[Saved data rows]

========================

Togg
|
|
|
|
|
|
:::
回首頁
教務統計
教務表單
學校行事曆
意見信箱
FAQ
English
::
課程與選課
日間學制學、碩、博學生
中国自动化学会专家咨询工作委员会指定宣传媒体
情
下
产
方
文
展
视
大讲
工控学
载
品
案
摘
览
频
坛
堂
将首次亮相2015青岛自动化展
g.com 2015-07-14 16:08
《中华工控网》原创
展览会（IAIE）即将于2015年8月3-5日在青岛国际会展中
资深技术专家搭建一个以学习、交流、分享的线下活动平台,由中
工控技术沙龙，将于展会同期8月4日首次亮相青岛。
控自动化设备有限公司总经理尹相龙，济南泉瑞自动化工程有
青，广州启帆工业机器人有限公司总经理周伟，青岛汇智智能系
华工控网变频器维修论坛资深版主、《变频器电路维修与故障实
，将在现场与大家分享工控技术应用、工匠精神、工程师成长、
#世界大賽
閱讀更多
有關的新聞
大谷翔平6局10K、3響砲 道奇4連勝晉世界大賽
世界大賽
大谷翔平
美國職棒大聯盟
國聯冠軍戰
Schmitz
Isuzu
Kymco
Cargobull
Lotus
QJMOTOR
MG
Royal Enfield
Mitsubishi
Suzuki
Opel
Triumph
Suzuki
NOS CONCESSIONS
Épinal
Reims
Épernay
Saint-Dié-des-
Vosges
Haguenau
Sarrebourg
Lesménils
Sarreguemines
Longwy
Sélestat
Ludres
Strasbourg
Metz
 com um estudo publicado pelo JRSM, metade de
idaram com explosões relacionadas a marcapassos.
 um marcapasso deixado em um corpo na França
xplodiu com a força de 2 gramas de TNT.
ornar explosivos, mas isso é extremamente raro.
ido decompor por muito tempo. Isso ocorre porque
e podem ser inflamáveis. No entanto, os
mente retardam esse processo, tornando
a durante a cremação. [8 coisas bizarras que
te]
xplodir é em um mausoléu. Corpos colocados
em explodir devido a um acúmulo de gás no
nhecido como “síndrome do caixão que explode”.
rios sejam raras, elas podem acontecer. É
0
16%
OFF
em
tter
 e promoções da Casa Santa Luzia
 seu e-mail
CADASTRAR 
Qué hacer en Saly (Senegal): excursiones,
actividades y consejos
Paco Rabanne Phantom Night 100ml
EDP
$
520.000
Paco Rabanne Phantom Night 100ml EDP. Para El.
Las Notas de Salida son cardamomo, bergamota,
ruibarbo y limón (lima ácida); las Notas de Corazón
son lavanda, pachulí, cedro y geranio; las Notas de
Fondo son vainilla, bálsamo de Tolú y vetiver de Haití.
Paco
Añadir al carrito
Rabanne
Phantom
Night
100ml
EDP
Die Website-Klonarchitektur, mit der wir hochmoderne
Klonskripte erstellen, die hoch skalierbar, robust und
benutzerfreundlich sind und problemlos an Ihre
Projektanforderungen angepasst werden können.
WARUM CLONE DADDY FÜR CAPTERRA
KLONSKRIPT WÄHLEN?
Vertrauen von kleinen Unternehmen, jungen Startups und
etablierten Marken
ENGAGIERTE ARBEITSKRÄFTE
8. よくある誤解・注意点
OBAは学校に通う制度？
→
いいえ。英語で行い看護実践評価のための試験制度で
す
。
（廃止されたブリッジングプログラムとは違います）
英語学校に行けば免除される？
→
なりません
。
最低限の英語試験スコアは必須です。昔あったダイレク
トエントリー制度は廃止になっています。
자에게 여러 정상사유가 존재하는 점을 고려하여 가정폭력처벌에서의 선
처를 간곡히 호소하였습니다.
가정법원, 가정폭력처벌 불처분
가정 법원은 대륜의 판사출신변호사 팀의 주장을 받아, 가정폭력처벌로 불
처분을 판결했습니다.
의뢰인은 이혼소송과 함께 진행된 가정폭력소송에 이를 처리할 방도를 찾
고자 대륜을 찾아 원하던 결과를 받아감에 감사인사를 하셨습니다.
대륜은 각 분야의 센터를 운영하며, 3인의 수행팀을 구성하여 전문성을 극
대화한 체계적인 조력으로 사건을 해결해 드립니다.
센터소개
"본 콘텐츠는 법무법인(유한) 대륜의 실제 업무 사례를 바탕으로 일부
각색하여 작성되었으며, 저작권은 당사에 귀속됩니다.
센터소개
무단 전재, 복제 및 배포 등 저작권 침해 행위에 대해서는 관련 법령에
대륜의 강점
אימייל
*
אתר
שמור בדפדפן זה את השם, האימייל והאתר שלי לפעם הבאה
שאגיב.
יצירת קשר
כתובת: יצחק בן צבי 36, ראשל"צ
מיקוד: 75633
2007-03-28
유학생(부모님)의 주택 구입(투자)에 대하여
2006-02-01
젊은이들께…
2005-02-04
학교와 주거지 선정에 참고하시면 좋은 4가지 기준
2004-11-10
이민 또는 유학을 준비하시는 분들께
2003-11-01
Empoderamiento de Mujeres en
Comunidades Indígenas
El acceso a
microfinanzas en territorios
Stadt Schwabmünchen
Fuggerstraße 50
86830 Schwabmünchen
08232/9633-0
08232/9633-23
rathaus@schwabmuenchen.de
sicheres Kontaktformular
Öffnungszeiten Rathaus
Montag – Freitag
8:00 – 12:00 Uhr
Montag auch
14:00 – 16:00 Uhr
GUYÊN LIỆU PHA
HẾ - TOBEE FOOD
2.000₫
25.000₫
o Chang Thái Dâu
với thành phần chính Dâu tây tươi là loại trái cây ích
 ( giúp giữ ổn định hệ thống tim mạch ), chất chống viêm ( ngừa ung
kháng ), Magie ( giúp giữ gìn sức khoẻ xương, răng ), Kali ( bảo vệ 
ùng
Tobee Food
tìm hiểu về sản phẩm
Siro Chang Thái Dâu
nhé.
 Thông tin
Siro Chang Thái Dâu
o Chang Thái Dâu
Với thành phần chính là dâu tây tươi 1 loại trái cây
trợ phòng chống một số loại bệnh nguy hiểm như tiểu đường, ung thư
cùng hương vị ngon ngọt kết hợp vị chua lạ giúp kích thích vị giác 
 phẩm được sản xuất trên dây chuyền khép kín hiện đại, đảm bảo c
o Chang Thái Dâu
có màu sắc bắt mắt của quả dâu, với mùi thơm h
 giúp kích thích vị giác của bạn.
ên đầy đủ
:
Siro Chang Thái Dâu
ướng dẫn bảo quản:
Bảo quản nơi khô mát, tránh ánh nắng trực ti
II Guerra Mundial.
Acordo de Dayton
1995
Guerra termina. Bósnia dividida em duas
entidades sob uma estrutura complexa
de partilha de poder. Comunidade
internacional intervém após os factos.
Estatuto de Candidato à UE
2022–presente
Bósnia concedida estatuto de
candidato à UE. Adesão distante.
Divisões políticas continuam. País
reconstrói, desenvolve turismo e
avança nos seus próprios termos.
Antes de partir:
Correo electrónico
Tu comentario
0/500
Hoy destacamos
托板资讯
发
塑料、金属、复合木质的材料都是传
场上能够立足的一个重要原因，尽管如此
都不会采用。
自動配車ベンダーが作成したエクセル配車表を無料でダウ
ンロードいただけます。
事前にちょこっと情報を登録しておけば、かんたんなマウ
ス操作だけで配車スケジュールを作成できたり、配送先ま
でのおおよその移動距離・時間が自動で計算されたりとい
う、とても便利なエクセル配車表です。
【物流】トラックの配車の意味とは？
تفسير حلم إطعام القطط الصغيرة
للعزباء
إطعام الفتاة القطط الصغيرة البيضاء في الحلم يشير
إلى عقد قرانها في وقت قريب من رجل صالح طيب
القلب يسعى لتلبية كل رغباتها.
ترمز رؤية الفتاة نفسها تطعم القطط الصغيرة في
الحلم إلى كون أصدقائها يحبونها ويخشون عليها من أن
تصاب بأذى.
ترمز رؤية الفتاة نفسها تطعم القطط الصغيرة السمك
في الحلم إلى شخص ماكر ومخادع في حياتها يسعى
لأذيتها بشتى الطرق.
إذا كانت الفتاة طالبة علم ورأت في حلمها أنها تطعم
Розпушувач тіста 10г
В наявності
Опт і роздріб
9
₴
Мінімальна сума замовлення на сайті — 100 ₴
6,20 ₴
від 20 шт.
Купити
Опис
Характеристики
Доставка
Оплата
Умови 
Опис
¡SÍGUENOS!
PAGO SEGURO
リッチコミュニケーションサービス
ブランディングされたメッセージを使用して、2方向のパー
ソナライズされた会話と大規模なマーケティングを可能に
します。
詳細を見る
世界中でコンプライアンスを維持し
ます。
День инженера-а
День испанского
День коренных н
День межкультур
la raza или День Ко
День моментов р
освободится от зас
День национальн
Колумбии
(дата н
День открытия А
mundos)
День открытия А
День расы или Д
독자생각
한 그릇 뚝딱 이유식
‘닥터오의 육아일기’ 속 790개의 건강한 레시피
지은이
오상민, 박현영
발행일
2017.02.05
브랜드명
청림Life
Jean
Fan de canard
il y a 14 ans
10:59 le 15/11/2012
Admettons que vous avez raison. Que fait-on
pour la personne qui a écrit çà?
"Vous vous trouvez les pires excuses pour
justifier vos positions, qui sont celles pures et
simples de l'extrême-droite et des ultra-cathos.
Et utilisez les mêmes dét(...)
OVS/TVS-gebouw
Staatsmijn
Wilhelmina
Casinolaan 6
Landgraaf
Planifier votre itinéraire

========================

_Required work_: Return the rows word for word, from the very first line through the line that contains "青，广州启帆工业机器人有限公司总经理周伟，青岛汇智智能系", including both of those lines.

_Exercise answer_:
Togg
|
|
|
|
|
|
:::
回首頁
教務統計
教務表單
學校行事曆
意見信箱
FAQ
English
::
課程與選課
日間學制學、碩、博學生
中国自动化学会专家咨询工作委员会指定宣传媒体
情
下
产
方
文
展
视
大讲
工控学
载
品
案
摘
览
频
坛
堂
将首次亮相2015青岛自动化展
g.com 2015-07-14 16:08
《中华工控网》原创
展览会（IAIE）即将于2015年8月3-5日在青岛国际会展中
资深技术专家搭建一个以学习、交流、分享的线下活动平台,由中
工控技术沙龙，将于展会同期8月4日首次亮相青岛。
控自动化设备有限公司总经理尹相龙，济南泉瑞自动化工程有
青，广州启帆工业机器人有限公司总经理周伟，青岛汇智智能系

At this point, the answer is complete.